PROBLEM DETAILS
Write down every entry once more, exactly as it reads.

[Records contained in a dataset]
|---|

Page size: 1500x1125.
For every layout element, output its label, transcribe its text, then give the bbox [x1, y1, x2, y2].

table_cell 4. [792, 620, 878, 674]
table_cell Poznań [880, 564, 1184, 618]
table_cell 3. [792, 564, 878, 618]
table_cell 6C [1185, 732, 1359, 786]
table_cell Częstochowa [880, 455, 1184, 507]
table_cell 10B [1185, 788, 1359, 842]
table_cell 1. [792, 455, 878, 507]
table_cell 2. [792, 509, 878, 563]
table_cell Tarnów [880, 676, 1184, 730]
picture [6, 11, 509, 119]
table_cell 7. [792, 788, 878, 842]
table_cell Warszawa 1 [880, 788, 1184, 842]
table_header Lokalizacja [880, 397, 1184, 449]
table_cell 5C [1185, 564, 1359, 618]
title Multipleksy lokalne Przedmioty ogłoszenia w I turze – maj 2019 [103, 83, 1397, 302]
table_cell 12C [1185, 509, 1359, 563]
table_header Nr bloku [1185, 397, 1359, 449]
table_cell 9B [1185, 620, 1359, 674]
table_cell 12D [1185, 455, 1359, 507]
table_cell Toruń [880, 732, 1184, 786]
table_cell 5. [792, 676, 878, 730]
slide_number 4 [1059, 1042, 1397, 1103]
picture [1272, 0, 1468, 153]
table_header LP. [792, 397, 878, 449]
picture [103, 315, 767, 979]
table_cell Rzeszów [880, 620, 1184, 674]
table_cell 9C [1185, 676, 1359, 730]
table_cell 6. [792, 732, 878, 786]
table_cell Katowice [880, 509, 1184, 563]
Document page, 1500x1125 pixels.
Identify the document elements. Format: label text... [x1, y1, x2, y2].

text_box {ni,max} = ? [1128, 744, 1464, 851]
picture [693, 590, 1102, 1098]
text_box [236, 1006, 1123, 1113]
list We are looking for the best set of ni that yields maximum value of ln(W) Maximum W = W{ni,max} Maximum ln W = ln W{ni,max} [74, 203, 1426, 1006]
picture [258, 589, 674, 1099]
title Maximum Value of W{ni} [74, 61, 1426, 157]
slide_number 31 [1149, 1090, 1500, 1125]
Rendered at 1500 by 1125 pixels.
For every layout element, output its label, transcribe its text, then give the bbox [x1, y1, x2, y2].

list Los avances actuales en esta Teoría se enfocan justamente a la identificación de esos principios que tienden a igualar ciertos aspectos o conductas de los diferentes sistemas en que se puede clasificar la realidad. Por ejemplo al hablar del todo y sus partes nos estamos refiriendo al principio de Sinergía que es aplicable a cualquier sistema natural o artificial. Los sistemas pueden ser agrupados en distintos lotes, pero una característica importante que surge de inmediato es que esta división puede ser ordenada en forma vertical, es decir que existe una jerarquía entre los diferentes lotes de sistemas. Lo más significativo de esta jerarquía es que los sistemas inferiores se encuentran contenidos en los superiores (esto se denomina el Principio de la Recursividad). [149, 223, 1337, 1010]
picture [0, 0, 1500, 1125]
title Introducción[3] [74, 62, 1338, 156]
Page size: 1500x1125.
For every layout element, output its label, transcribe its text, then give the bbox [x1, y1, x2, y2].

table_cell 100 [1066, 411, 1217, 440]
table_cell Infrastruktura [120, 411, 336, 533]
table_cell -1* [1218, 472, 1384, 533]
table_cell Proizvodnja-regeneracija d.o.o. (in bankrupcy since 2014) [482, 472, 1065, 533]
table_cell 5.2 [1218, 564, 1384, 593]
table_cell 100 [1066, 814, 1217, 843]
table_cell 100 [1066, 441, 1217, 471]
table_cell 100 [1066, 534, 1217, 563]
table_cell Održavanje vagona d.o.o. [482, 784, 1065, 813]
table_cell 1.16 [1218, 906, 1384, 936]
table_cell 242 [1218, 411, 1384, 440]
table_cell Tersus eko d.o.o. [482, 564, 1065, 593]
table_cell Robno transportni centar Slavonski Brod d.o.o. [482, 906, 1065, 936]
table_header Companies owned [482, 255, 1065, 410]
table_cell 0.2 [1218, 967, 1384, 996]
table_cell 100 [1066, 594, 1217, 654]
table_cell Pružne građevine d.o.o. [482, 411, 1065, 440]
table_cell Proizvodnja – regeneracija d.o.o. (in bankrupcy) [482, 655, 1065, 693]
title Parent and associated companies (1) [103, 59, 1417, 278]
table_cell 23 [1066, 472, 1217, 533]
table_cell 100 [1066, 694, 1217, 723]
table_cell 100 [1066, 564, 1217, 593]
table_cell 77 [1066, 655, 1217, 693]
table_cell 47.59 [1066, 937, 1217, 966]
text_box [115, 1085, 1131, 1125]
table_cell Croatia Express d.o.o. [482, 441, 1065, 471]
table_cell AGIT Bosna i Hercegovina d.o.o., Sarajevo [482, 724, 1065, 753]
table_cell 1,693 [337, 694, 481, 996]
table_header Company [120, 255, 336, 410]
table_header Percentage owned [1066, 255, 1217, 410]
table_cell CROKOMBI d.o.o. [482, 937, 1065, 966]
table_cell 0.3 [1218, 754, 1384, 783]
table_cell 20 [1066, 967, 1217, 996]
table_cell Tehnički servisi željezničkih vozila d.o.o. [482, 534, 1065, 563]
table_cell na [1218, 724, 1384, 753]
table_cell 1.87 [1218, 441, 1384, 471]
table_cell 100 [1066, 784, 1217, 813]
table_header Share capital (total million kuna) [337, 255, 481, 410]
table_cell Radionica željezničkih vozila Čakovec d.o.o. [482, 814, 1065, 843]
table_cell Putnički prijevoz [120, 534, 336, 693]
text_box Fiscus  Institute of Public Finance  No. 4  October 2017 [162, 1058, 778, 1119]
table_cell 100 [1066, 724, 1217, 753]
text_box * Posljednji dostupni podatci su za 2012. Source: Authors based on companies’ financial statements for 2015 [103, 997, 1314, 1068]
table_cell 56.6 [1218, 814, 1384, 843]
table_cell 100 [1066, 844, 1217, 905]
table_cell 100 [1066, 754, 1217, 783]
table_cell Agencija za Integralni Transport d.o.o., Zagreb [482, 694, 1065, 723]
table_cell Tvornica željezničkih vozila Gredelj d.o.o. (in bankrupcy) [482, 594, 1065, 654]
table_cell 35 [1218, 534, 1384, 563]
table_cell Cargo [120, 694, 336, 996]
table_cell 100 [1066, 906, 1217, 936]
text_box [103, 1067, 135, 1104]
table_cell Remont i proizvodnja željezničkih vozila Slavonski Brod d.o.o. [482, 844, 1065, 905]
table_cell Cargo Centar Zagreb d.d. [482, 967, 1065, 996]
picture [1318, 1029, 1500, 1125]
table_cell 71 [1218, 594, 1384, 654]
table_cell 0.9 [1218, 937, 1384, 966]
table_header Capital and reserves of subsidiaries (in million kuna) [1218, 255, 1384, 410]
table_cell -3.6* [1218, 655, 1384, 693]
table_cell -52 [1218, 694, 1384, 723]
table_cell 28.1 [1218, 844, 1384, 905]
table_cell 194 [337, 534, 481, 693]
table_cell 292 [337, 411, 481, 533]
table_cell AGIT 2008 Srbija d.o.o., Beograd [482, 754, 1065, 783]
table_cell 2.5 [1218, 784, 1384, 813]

|---|

FINAL ANSWER
Page size: 1500x1125.
For every layout element, output its label, transcribe its text, then give the bbox [x1, y1, x2, y2].

table_cell 4. [792, 620, 878, 674]
table_cell Poznań [880, 564, 1184, 618]
table_cell 3. [792, 564, 878, 618]
table_cell 6C [1185, 732, 1359, 786]
table_cell Częstochowa [880, 455, 1184, 507]
table_cell 10B [1185, 788, 1359, 842]
table_cell 1. [792, 455, 878, 507]
table_cell 2. [792, 509, 878, 563]
table_cell Tarnów [880, 676, 1184, 730]
picture [6, 11, 509, 119]
table_cell 7. [792, 788, 878, 842]
table_cell Warszawa 1 [880, 788, 1184, 842]
table_header Lokalizacja [880, 397, 1184, 449]
table_cell 5C [1185, 564, 1359, 618]
title Multipleksy lokalne Przedmioty ogłoszenia w I turze – maj 2019 [103, 83, 1397, 302]
table_cell 12C [1185, 509, 1359, 563]
table_header Nr bloku [1185, 397, 1359, 449]
table_cell 9B [1185, 620, 1359, 674]
table_cell 12D [1185, 455, 1359, 507]
table_cell Toruń [880, 732, 1184, 786]
table_cell 5. [792, 676, 878, 730]
slide_number 4 [1059, 1042, 1397, 1103]
picture [1272, 0, 1468, 153]
table_header LP. [792, 397, 878, 449]
picture [103, 315, 767, 979]
table_cell Rzeszów [880, 620, 1184, 674]
table_cell 9C [1185, 676, 1359, 730]
table_cell 6. [792, 732, 878, 786]
table_cell Katowice [880, 509, 1184, 563]
Document page, 1500x1125 pixels.
Identify the document elements. Format: label text... [x1, y1, x2, y2].

text_box {ni,max} = ? [1128, 744, 1464, 851]
picture [693, 590, 1102, 1098]
text_box [236, 1006, 1123, 1113]
list We are looking for the best set of ni that yields maximum value of ln(W) Maximum W = W{ni,max} Maximum ln W = ln W{ni,max} [74, 203, 1426, 1006]
picture [258, 589, 674, 1099]
title Maximum Value of W{ni} [74, 61, 1426, 157]
slide_number 31 [1149, 1090, 1500, 1125]
Rendered at 1500 by 1125 pixels.
For every layout element, output its label, transcribe its text, then give the bbox [x1, y1, x2, y2].

list Los avances actuales en esta Teoría se enfocan justamente a la identificación de esos principios que tienden a igualar ciertos aspectos o conductas de los diferentes sistemas en que se puede clasificar la realidad. Por ejemplo al hablar del todo y sus partes nos estamos refiriendo al principio de Sinergía que es aplicable a cualquier sistema natural o artificial. Los sistemas pueden ser agrupados en distintos lotes, pero una característica importante que surge de inmediato es que esta división puede ser ordenada en forma vertical, es decir que existe una jerarquía entre los diferentes lotes de sistemas. Lo más significativo de esta jerarquía es que los sistemas inferiores se encuentran contenidos en los superiores (esto se denomina el Principio de la Recursividad). [149, 223, 1337, 1010]
picture [0, 0, 1500, 1125]
title Introducción[3] [74, 62, 1338, 156]
Page size: 1500x1125.
For every layout element, output its label, transcribe its text, then give the bbox [x1, y1, x2, y2].

table_cell 100 [1066, 411, 1217, 440]
table_cell Infrastruktura [120, 411, 336, 533]
table_cell -1* [1218, 472, 1384, 533]
table_cell Proizvodnja-regeneracija d.o.o. (in bankrupcy since 2014) [482, 472, 1065, 533]
table_cell 5.2 [1218, 564, 1384, 593]
table_cell 100 [1066, 814, 1217, 843]
table_cell 100 [1066, 441, 1217, 471]
table_cell 100 [1066, 534, 1217, 563]
table_cell Održavanje vagona d.o.o. [482, 784, 1065, 813]
table_cell 1.16 [1218, 906, 1384, 936]
table_cell 242 [1218, 411, 1384, 440]
table_cell Tersus eko d.o.o. [482, 564, 1065, 593]
table_cell Robno transportni centar Slavonski Brod d.o.o. [482, 906, 1065, 936]
table_header Companies owned [482, 255, 1065, 410]
table_cell 0.2 [1218, 967, 1384, 996]
table_cell 100 [1066, 594, 1217, 654]
table_cell Pružne građevine d.o.o. [482, 411, 1065, 440]
table_cell Proizvodnja – regeneracija d.o.o. (in bankrupcy) [482, 655, 1065, 693]
title Parent and associated companies (1) [103, 59, 1417, 278]
table_cell 23 [1066, 472, 1217, 533]
table_cell 100 [1066, 694, 1217, 723]
table_cell 100 [1066, 564, 1217, 593]
table_cell 77 [1066, 655, 1217, 693]
table_cell 47.59 [1066, 937, 1217, 966]
text_box [115, 1085, 1131, 1125]
table_cell Croatia Express d.o.o. [482, 441, 1065, 471]
table_cell AGIT Bosna i Hercegovina d.o.o., Sarajevo [482, 724, 1065, 753]
table_cell 1,693 [337, 694, 481, 996]
table_header Company [120, 255, 336, 410]
table_header Percentage owned [1066, 255, 1217, 410]
table_cell CROKOMBI d.o.o. [482, 937, 1065, 966]
table_cell 0.3 [1218, 754, 1384, 783]
table_cell 20 [1066, 967, 1217, 996]
table_cell Tehnički servisi željezničkih vozila d.o.o. [482, 534, 1065, 563]
table_cell na [1218, 724, 1384, 753]
table_cell 1.87 [1218, 441, 1384, 471]
table_cell 100 [1066, 784, 1217, 813]
table_header Share capital (total million kuna) [337, 255, 481, 410]
table_cell Radionica željezničkih vozila Čakovec d.o.o. [482, 814, 1065, 843]
table_cell Putnički prijevoz [120, 534, 336, 693]
text_box Fiscus  Institute of Public Finance  No. 4  October 2017 [162, 1058, 778, 1119]
table_cell 100 [1066, 724, 1217, 753]
text_box * Posljednji dostupni podatci su za 2012. Source: Authors based on companies’ financial statements for 2015 [103, 997, 1314, 1068]
table_cell 56.6 [1218, 814, 1384, 843]
table_cell 100 [1066, 844, 1217, 905]
table_cell 100 [1066, 754, 1217, 783]
table_cell Agencija za Integralni Transport d.o.o., Zagreb [482, 694, 1065, 723]
table_cell Tvornica željezničkih vozila Gredelj d.o.o. (in bankrupcy) [482, 594, 1065, 654]
table_cell 35 [1218, 534, 1384, 563]
table_cell Cargo [120, 694, 336, 996]
table_cell 100 [1066, 906, 1217, 936]
text_box [103, 1067, 135, 1104]
table_cell Remont i proizvodnja željezničkih vozila Slavonski Brod d.o.o. [482, 844, 1065, 905]
table_cell Cargo Centar Zagreb d.d. [482, 967, 1065, 996]
picture [1318, 1029, 1500, 1125]
table_cell 71 [1218, 594, 1384, 654]
table_cell 0.9 [1218, 937, 1384, 966]
table_header Capital and reserves of subsidiaries (in million kuna) [1218, 255, 1384, 410]
table_cell -3.6* [1218, 655, 1384, 693]
table_cell -52 [1218, 694, 1384, 723]
table_cell 28.1 [1218, 844, 1384, 905]
table_cell 194 [337, 534, 481, 693]
table_cell 292 [337, 411, 481, 533]
table_cell AGIT 2008 Srbija d.o.o., Beograd [482, 754, 1065, 783]
table_cell 2.5 [1218, 784, 1384, 813]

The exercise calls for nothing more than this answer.